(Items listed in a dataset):
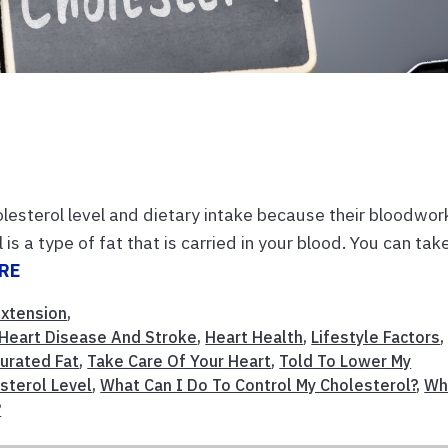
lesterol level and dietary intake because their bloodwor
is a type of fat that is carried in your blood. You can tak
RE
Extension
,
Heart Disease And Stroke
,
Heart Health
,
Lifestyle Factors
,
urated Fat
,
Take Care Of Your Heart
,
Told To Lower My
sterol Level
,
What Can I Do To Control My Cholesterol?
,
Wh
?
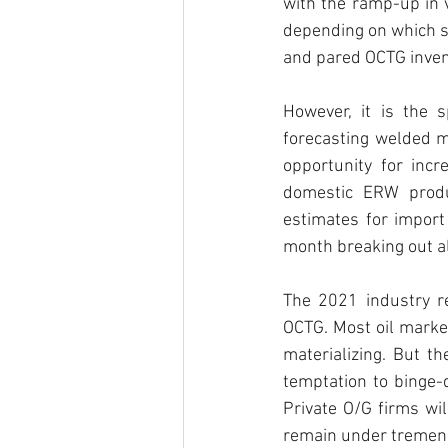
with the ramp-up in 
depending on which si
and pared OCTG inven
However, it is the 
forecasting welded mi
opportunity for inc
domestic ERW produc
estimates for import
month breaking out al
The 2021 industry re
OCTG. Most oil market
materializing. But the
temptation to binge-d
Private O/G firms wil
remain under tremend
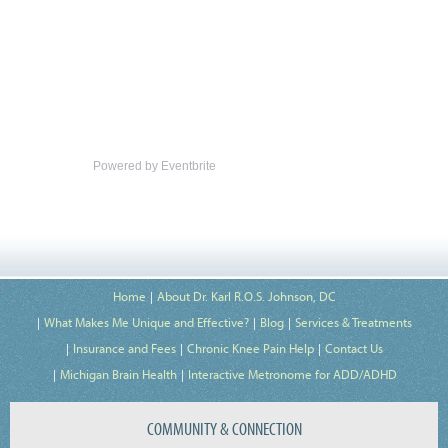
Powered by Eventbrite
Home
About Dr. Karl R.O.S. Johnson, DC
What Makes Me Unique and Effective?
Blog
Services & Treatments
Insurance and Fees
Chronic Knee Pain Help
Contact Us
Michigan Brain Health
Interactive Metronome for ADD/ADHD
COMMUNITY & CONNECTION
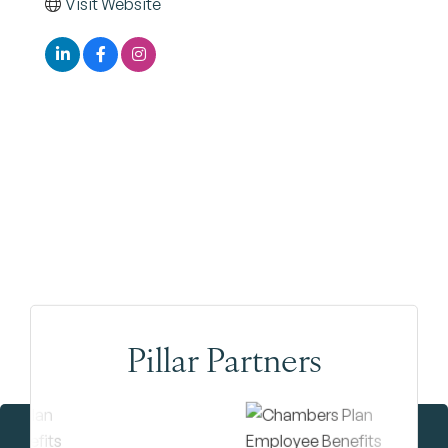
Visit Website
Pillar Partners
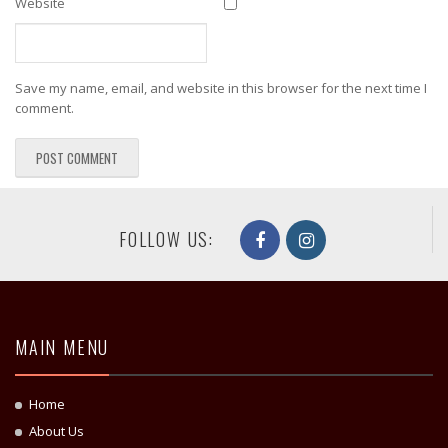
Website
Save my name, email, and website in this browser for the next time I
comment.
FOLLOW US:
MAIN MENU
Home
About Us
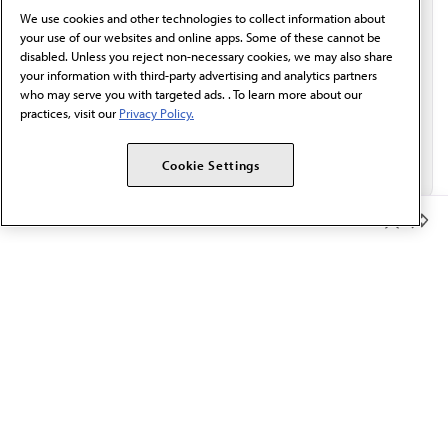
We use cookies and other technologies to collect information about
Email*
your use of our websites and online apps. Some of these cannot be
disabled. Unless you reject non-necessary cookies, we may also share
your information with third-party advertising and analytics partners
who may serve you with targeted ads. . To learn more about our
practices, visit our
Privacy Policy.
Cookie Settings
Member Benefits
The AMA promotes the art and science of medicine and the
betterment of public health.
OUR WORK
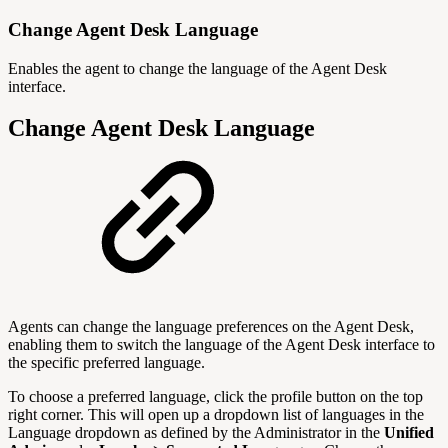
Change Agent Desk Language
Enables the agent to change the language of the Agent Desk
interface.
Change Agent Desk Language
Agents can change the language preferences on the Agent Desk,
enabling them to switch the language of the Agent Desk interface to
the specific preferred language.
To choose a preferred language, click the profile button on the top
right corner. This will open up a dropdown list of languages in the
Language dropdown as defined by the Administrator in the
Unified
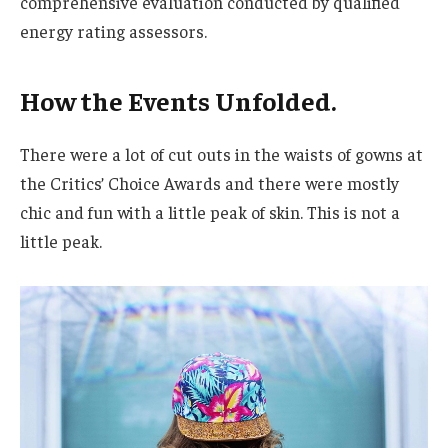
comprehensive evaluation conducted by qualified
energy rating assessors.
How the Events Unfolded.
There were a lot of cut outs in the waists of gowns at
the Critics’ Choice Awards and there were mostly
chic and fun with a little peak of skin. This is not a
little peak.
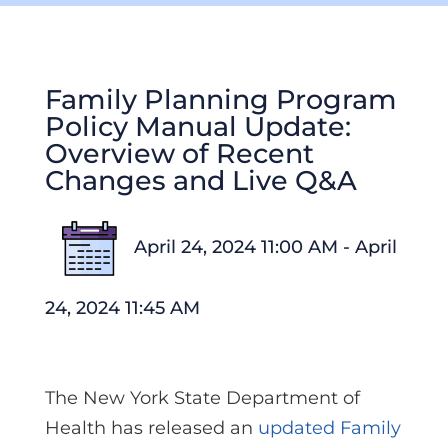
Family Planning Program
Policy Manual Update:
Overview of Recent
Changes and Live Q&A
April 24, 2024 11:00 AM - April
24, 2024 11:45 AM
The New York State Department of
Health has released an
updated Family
---
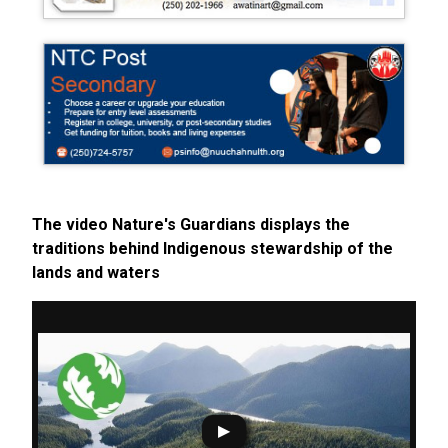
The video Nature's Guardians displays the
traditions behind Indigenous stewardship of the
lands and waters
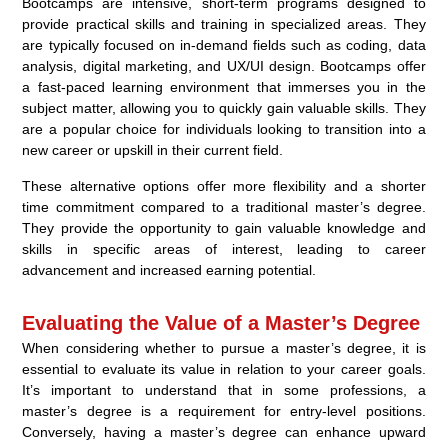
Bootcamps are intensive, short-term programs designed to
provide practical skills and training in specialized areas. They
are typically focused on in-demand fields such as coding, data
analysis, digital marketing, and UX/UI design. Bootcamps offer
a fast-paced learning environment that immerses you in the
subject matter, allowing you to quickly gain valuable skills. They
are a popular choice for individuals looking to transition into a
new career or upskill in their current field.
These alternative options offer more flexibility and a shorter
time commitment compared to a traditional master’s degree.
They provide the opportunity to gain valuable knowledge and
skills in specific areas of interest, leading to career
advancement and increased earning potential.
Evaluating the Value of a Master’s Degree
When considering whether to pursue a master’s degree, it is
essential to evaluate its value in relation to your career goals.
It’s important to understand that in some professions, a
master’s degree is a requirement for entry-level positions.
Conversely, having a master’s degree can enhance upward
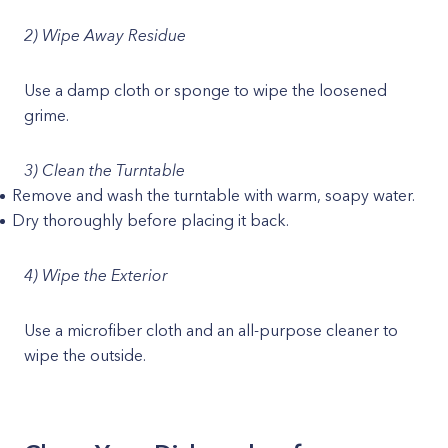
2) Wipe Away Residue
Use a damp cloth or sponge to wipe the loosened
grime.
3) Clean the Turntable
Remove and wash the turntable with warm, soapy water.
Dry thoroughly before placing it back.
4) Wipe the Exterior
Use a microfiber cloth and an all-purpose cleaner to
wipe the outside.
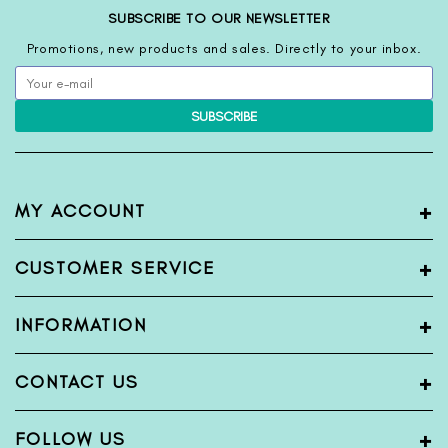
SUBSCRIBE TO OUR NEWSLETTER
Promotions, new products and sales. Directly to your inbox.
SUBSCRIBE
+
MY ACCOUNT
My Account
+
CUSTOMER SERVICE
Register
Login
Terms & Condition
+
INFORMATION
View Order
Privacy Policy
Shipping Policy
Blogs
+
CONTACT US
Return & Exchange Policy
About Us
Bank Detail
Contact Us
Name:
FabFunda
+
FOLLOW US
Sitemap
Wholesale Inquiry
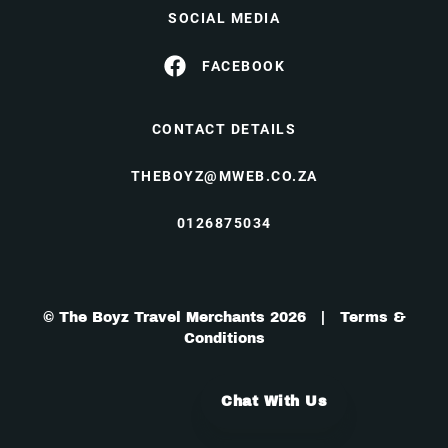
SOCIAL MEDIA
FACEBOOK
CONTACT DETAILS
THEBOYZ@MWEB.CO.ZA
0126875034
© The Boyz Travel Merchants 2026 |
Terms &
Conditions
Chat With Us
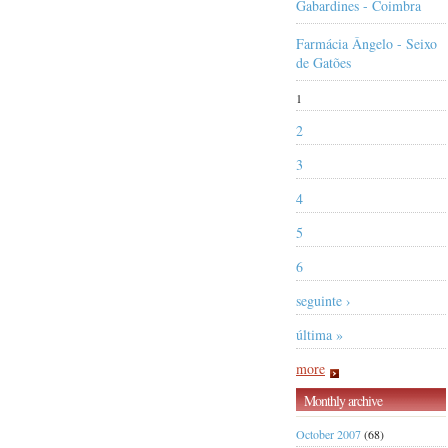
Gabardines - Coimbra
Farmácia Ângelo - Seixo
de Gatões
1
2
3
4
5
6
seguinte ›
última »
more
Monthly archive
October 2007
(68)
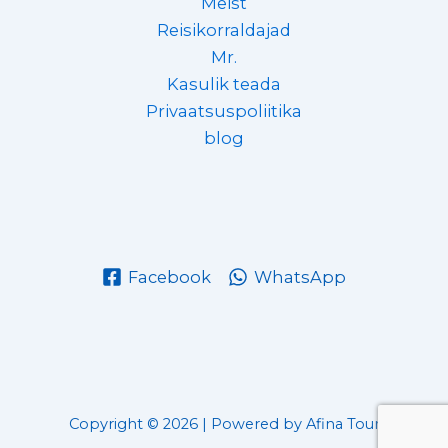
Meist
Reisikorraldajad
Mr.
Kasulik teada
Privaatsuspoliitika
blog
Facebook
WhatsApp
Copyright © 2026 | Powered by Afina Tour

(Task description):
Look through the entries above; copy every line holding the string "valuable".

(Response to the task):
subject matter, allowing you to quickly gain valuable skills. They
They provide the opportunity to gain valuable knowledge and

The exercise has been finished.